(Data in this exercise begins)

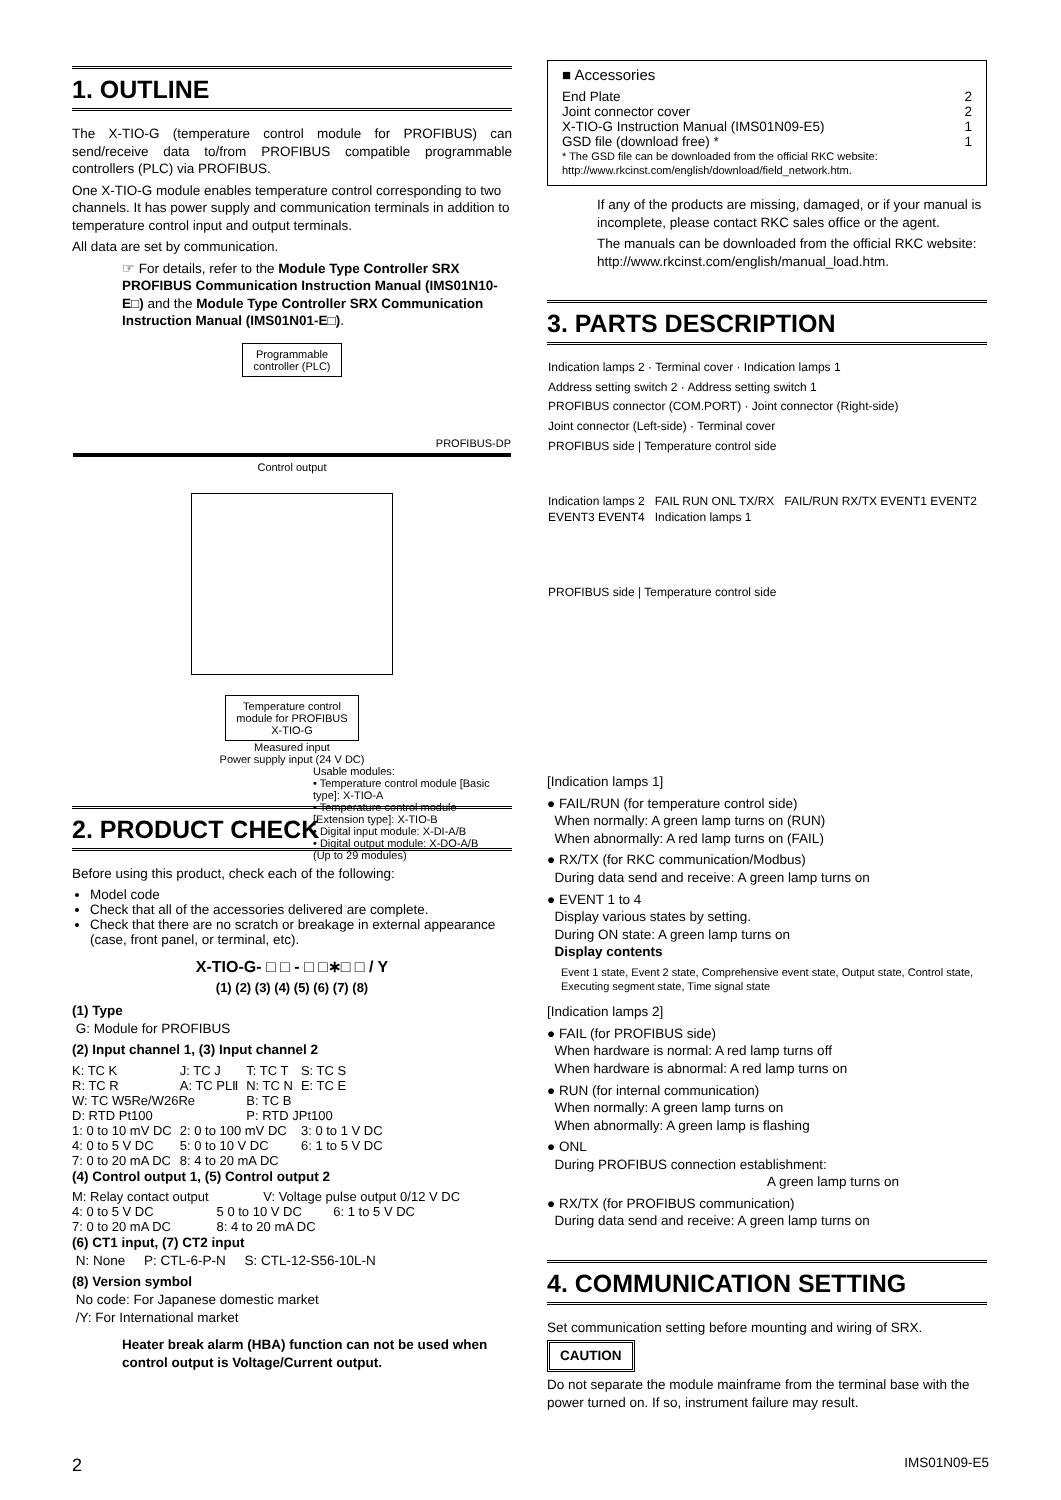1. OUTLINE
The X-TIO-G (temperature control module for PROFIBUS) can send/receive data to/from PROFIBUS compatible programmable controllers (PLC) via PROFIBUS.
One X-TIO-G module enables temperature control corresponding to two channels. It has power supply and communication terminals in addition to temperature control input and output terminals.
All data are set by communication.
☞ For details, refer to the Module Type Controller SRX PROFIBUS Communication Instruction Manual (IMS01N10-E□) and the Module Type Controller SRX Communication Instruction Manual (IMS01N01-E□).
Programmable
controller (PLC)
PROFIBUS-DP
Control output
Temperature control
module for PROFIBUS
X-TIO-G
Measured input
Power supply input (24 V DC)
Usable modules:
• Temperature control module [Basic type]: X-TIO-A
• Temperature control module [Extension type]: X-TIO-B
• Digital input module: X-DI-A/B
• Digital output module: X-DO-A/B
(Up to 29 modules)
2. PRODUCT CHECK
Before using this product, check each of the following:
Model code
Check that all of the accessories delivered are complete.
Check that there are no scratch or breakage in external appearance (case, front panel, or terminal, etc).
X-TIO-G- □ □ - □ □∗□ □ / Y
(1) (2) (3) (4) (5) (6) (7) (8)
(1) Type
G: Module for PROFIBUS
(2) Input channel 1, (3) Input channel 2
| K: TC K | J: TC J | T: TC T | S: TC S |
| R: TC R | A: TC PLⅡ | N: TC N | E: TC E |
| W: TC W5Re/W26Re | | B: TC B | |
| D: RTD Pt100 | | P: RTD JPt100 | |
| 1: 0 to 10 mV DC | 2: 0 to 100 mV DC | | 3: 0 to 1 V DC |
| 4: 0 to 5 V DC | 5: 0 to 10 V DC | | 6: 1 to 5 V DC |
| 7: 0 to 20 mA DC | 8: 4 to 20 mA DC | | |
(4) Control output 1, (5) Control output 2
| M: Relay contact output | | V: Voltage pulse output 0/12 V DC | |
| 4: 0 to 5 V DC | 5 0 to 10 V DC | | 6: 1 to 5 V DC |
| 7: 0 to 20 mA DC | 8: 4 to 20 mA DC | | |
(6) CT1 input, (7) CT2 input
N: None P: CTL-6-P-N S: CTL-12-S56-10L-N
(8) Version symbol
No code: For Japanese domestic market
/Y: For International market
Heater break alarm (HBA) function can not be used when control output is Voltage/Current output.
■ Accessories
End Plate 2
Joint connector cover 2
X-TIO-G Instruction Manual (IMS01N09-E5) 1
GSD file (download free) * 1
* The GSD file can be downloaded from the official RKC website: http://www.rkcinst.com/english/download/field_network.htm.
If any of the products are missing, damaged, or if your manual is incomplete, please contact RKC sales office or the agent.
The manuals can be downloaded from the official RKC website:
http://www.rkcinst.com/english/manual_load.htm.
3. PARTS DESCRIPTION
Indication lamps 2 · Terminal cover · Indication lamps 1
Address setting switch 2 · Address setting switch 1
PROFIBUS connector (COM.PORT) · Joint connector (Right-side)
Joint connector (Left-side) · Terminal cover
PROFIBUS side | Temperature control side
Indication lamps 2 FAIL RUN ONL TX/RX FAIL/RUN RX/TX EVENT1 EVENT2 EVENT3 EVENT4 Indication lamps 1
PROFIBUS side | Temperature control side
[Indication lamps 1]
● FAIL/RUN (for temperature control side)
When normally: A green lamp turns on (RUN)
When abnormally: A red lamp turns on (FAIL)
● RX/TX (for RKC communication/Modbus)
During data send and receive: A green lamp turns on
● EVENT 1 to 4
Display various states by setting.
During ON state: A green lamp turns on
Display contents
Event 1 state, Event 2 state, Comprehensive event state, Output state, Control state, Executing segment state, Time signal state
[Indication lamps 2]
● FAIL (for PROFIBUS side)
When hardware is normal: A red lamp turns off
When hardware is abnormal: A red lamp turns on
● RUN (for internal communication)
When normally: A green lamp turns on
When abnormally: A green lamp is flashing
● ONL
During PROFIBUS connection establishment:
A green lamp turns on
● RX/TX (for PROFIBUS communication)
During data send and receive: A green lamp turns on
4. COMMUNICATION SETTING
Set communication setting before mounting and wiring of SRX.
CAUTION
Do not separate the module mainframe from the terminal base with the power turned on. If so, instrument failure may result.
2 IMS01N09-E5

(Data in this exercise ends)
(Data in this exercise begins)

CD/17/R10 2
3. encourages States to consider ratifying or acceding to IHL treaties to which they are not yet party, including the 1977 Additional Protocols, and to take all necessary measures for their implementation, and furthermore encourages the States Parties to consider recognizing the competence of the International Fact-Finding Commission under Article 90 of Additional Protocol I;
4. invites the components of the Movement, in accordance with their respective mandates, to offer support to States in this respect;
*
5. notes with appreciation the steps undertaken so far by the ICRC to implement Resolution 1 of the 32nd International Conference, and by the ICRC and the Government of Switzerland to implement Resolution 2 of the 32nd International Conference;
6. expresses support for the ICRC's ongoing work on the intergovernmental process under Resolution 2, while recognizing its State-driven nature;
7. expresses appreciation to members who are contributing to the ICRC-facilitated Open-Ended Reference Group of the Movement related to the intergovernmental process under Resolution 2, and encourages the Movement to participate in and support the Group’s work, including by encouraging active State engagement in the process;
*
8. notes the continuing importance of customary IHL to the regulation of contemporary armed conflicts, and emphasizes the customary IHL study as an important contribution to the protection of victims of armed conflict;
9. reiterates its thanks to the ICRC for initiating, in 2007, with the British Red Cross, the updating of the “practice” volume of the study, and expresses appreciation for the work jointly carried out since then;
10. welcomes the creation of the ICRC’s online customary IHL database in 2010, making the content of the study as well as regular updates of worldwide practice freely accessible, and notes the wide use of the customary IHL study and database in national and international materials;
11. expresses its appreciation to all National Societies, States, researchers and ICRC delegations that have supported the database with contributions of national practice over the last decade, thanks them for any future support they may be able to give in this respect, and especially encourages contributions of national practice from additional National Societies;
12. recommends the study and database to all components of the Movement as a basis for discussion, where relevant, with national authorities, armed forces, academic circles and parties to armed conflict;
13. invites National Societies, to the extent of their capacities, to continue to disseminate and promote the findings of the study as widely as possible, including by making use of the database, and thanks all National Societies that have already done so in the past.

(Data in this exercise ends)
(Data in this exercise begins)

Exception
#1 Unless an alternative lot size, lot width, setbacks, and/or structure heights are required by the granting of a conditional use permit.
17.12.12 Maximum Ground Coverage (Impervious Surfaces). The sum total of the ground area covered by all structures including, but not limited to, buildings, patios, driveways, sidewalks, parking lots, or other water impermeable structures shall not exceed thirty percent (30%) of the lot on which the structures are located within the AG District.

(Data in this exercise ends)

(What is needed): Would you print exactly, and only, the lines of the data above from the line with "4. COMMUNICATION SETTING" through the line with "2 IMS01N09-E5", inclusive?

(Result of the exercise):
4. COMMUNICATION SETTING
Set communication setting before mounting and wiring of SRX.
CAUTION
Do not separate the module mainframe from the terminal base with the power turned on. If so, instrument failure may result.
2 IMS01N09-E5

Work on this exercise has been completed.